From daily sleep and meal times recorded in the mobile app, the researchers were able to measure:
- The time from the first meal to the last meal of the day;
- Time elapsed from waking up to first meal; and
- Time interval from last meal to bedtime.
They calculated the average of all data for the number of days completed by each participant.
Data analysis found:
- Meal timing was not associated with weight change during the six-year follow-up period. This includes intervals from first to last meal, from waking up to first meal, from last meal to bed, and total sleep time.
- During six years of follow-up, the total number of daily large meals (estimated at more than 1,000 calories) and medium meals (estimated at 500-1,000 calories) were associated with weight gain, while fewer small meals (estimated at less than 500 calories) were associated with weight gain related to mitigation.
- The average time from first meal to last meal was 11.5 hours; the average time from waking up to first meal was 1.6 hours; the average time from last meal to bed was 4 hours; the average sleep time was calculated to be 7.5 Hour.
- The study found no association between meal timing and weight change in people with a wide range of weights.
As Bennett reports, while previous research has suggested that intermittent fasting may improve the body's rhythms and regulate metabolism, this study of a large group of people with a wide range of weights found no such link. Clinical trials of large-scale, rigorous intermittent fasting effects on long-term weight change are extremely difficult; however, even studies of short-term interventions may help guide future recommendations.
Although the study found meal frequency and total calorie intake to be stronger risk factors for weight change than meal timing, the findings could not prove direct cause and effect, said the study's lead author, Dr. Di Zhao, an associate scientist at Johns Hopkins.

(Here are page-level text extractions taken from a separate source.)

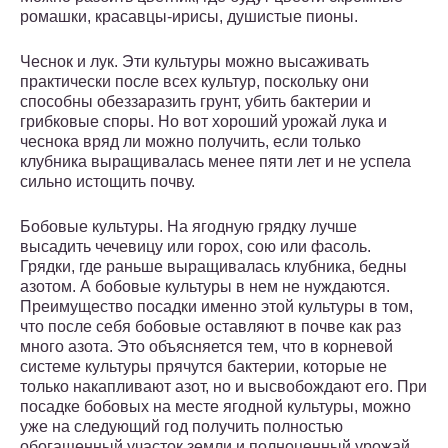
ромашки, красавцы-ирисы, душистые пионы.
Чеснок и лук. Эти культуры можно высаживать
практически после всех культур, поскольку они
способны обеззаразить грунт, убить бактерии и
грибковые споры. Но вот хороший урожай лука и
чеснока вряд ли можно получить, если только
клубника выращивалась менее пяти лет и не успела
сильно истощить почву.
Бобовые культуры. На ягодную грядку лучше
высадить чечевицу или горох, сою или фасоль.
Грядки, где раньше выращивалась клубника, бедны
азотом. А бобовые культуры в нем не нуждаются.
Преимущество посадки именно этой культуры в том,
что после себя бобовые оставляют в почве как раз
много азота. Это объясняется тем, что в корневой
системе культуры прячутся бактерии, которые не
только накапливают азот, но и высвобождают его. При
посадке бобовых на месте ягодной культуры, можно
уже на следующий год получить полностью
обогащенный участок земли и полноценный урожай.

Department of Cardiovascular and Clinical Epidemiology, Bloomberg School of Public Health, University of Pennsylvania.
The researchers noted that the study was limited in that they did not assess the complex interplay of timing and frequency of eating. Also, because the study was observational in nature, the authors were unable to draw causality. The authors note that because the majority of the study's participants were white, well-educated mid-Atlantic U.S. women, future studies should strive to include a more diverse population.
The researchers also could not determine the study participants' weight loss intentions before enrollment, nor could they rule out any additional variables of pre-existing health conditions.
According to the American Heart Association's 2022 statistics, 40% of adults in the United States are obese; the association's current diet and lifestyle recommendations to reduce the risk of cardiovascular disease include limiting total calorie intake, eating healthy foods, and increasing physical activity.
2017 Scientific Statement from the American Heart Association: Meal Timing and Frequency: Effects on Prevention of Cardiovascular Disease No Clear Preference for Frequent Small Meals or Intermittent Fasting. It states that irregular patterns of total caloric intake appear to be detrimental to maintenance of body weight and optimal cardiovascular health. Also, changing meal frequency may not help with weight loss or improve traditional cardiometabolic risk factors.
Reference: Di Zhao, Eliseo Guallar, Thomas B. Woolf, Lindsay Martin, Harold Lehmann, Janelle Coughlin, Katherine Holzhauer, Attia A. Goheer, Kathleen M, “Association of diet and sleep intervals with body weight over time: The Daily24 cohort”. McTigue, Michelle R. Lent, Marquis Hawkins, Jeanne M. Clark, and Wendy L. Bennett, January 18, 2023, Journal of the American Heart Association.
The study was funded by the Johns Hopkins University School of Medicine through the American Heart Association's Strategic Grants Research Network.